EXERCISE BRIEF: Which lines run from the one containing "-158,7 +158,7 @@" through the end of the entries? Restate them word for word, and only those.

START DATA FOR PROCESSING

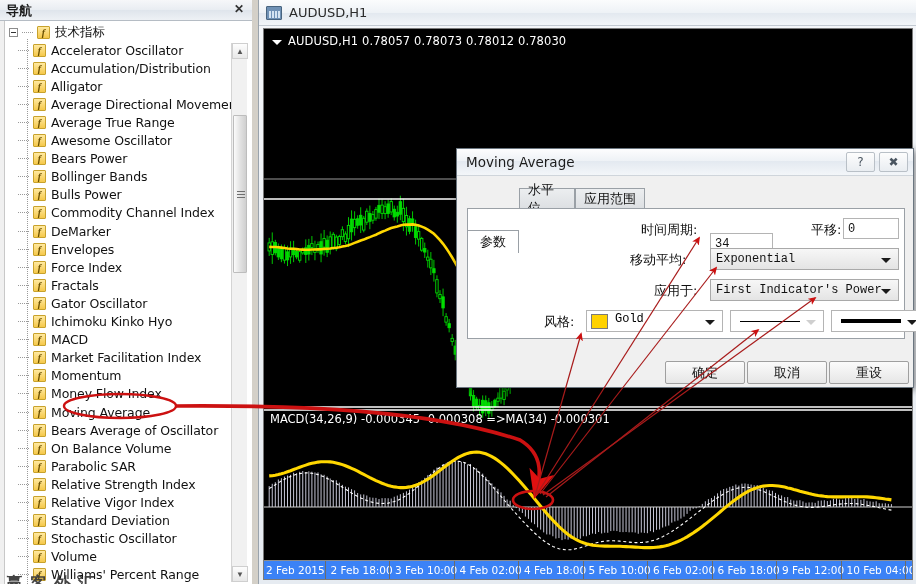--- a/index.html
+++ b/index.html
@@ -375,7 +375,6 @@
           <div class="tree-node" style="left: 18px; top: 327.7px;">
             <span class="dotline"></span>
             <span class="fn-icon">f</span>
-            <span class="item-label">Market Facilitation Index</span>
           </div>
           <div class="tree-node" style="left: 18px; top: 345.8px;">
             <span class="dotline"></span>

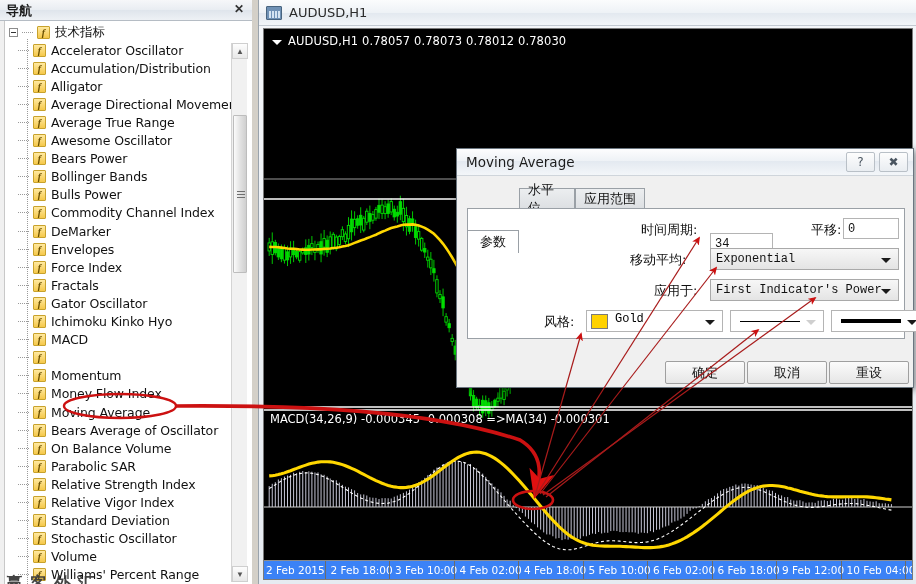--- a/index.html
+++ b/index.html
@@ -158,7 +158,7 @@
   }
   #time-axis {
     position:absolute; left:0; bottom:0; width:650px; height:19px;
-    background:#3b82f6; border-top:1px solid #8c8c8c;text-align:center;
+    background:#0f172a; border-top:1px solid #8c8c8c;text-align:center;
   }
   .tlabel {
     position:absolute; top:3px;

END DATA FOR PROCESSING

ANSWER SPACE:
@@ -158,7 +158,7 @@
   }
   #time-axis {
     position:absolute; left:0; bottom:0; width:650px; height:19px;
-    background:#3b82f6; border-top:1px solid #8c8c8c;text-align:center;
+    background:#0f172a; border-top:1px solid #8c8c8c;text-align:center;
   }
   .tlabel {
     position:absolute; top:3px;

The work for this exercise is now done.